Data collection and processing. X-ray diffraction data were collected at the Cornell High Energy Synchrotron Source by flash-cooling crystals and phosphorimage plate detection as described19. A 6.5 Å derivative dataset of form I crystals complexed with 9-acetamidosialic acid α-thiomethylmercury glycoside collected on a Mar scanner and Elliot GX-13 rotating anode provided initial phases. Data were processed using Denzo, Scalepack20, and programs from the CCP4 suite21.

Phasing, model building and refinement. 6.5 Å resolution SIR phases were extended to 3.5 Å resolution in form I crystals by iterative solvent flattening, histogram matching, and non-crystallographic symmetry averaging about the molecular three-fold axis using the program DM22. Details of the phase extension, model building, two-crystal-averaging, and refinement to 3.2 Å resolution will be described elsewhere (X.Z. et al., manuscript submitted). The current model (Rfree = 26.7%, Rwork = 22.3%) contains HEF1 residues 1–427 (out of 432), residues 4–165 (out of 175) of HEF2, and no solvent molecules.
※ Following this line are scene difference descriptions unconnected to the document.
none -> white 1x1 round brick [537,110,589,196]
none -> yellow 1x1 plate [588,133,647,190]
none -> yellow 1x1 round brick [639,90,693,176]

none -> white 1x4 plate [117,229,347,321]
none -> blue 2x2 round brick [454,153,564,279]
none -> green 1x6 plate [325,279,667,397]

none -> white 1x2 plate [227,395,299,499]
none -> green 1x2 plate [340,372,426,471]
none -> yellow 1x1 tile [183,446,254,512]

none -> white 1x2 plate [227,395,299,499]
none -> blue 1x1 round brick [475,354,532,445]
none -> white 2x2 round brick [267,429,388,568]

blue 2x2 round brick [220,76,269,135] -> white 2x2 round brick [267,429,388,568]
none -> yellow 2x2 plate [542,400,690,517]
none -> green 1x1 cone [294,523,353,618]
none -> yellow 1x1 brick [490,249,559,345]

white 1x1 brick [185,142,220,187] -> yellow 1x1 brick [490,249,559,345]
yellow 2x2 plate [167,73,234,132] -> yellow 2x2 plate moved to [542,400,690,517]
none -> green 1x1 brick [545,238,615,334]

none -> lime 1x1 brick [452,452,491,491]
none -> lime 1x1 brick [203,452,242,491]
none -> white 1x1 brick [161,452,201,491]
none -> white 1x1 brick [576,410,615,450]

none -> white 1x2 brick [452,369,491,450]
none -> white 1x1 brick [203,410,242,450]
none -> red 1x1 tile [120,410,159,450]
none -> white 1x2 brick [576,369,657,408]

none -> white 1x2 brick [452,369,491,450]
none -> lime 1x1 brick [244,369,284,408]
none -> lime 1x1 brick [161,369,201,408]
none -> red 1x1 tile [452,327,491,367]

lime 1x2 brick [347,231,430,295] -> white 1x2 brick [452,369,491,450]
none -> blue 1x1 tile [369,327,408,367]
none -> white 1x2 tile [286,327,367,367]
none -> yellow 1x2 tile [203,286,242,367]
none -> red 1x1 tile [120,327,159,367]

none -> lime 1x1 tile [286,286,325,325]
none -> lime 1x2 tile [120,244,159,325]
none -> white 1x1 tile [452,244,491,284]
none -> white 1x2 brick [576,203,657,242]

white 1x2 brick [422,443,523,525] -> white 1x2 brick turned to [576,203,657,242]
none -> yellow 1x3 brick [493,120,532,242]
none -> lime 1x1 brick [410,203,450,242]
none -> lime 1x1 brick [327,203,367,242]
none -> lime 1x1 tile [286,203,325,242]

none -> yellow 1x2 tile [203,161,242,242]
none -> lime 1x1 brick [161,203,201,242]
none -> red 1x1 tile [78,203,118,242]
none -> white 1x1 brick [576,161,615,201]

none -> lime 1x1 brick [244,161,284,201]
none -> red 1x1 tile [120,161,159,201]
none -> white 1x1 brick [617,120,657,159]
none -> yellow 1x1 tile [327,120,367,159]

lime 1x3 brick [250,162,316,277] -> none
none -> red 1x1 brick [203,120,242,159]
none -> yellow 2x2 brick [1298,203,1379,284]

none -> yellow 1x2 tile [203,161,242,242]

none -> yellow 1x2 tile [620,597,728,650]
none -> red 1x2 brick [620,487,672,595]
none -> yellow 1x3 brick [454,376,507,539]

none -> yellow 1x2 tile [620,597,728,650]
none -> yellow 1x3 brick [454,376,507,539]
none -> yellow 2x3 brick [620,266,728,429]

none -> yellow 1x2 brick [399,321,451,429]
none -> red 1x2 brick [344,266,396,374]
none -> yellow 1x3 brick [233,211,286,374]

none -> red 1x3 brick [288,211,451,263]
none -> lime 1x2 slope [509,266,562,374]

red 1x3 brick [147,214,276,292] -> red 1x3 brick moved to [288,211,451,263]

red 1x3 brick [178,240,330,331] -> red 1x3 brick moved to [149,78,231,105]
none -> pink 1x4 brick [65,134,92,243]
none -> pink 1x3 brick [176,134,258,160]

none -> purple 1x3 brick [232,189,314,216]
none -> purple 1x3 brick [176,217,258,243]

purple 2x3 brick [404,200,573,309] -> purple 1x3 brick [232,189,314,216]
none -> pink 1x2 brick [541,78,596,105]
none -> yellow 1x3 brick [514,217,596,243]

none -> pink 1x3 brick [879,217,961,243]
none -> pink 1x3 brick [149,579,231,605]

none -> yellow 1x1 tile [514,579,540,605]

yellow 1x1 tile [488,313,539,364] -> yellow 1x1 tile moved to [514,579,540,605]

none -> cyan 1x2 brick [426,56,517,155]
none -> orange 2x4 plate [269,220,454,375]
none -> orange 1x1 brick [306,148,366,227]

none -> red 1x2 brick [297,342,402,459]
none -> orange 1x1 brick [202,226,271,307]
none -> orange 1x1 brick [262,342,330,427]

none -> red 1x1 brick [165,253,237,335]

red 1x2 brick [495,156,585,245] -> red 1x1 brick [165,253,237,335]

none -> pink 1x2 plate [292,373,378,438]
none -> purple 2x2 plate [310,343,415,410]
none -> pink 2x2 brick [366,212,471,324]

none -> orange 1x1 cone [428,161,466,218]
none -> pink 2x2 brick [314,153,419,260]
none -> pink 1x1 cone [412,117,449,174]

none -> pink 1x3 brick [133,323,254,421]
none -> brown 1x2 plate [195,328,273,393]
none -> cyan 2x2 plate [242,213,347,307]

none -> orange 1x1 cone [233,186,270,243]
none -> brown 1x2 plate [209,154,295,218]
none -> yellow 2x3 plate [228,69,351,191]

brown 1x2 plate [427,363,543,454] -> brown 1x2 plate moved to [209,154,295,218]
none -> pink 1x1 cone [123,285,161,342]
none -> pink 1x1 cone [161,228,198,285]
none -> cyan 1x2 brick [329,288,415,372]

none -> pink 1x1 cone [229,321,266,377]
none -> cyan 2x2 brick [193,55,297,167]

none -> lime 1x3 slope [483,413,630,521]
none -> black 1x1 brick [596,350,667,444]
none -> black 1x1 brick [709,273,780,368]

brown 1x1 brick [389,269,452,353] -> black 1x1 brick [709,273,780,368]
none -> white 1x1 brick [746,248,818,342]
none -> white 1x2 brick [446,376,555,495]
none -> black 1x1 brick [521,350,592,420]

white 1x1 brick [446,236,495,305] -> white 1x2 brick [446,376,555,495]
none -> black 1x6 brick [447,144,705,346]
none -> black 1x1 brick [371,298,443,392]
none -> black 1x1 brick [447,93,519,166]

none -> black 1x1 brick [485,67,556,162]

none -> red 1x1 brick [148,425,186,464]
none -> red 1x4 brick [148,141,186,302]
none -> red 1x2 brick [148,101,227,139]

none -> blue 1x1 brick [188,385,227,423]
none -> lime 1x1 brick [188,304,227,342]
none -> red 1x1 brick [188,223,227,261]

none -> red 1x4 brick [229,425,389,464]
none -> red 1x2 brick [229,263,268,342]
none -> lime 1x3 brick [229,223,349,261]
Core oligosaccharide (MAN-NAG-NAG) was built at 5 of 8 potential N -linked glycosylation sites (indicated in Fig. 2). No evidence for CHO was found at HEF1 Asn 117, occurring at the rarely glycosylated sequence NWSP. For the liganded HEF structures, the HEF model was subjected to rigid body and positional refinement against ligand data to 3.5 Å. Ligands were built into iteratively averaged 2FoFc density phased with the HEF model, omitting residues within 5 Å of the binding sites.

Structure analysis. A Go plot23 was used to help identify domains in HEF. The Dali program and database were used to find structurally similar domains24. Least-squares superpositions were performed using the program Lsqman25. RIBBONS26 was used to produce Fig. 1a; GRASP27 for Fig. 1b; BOBSCRIPT28 and Raster3D29 for Figs 3a and 4a; and SETOR30 for Figs 2a, 3b, 4b and 5.